1. “Some seed fell along the path….” The path is where everyone walks: it’s public. It’s not a place of interest in itself; it leads elsewhere. When you are on a path you are between places, you are nowhere. The path has no interiority. If I'm always on the way to somewhere else (and which of us isn't nowadays?) I'm nowhere, and the word of God cannot find a place in me.

2. “Some seed fell on rocky ground….” The heart can be like a rock or a stone: solid, impenetrable, self-enclosed, separate, unloving and unloved…. Throughout the ages it has been a common metaphor for the heart. “I will remove the heart of stone from their flesh and give them a heart of flesh” (Ezekiel 11:19). Cyril of Alexandria (ca. 378 – 444): “All whose minds are hard and unyielding, and so to speak, compressed, do not receive the divine seed.” Ephrem the Syrian (ca. 306 – 373): “The birds were not able to penetrate the earth in search of the seed.... The evil one does not forcefully snatch away from the heart the teaching entrusted to it. In the parable’s imagery... the grain of wheat lies on the surface of the ground, which has not hidden the seed in its womb.”

3. “Some seed fell among thorns….” It has a chance to grow there, but everything else is growing there too. My power is divided into a thousand parts, and only one is available for the word of God. It’s like flicking through the pages of a magazine: nothing remains in the heart, even though everything was promised.

4. “Some seed fell on good soil….” It’s good soil when none of the above applies. Then the heart is deep and soft and silent. Then I may hear the word of God.
Donagh O’Shea O.P.


2 comments:

Elizabeth Mahlou said...

But it is possible to turn poor soil to good soil (as we do in farming, letting it lie fallow, adding fertilizer, etc.), isn't it? Can we not, with God's help, change the quality of our heart?

Fr.

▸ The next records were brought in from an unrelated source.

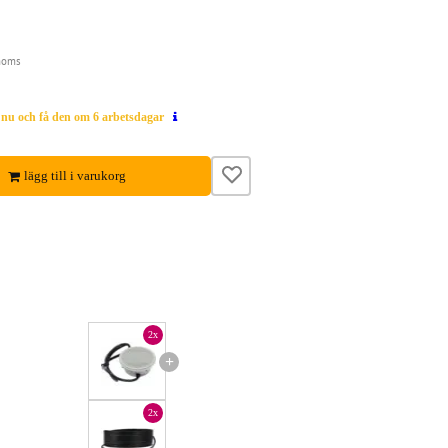
moms
g nu och få den om 6 arbetsdagar
lägg till i varukorg
2x
+
2x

John L. Sullivan said...

Elizabeth, your comparison between the farmer's method for turning poor soil into good soil is quite good. But the soil just sits there. It is the farmer who decides when to add fertilizer, when to let the ground lie fallow, and when to do other things to improve the quality of the soil.

On the other hand, people have free will, and can decide to refuse or ignore the graces God grants to help us to become more productive.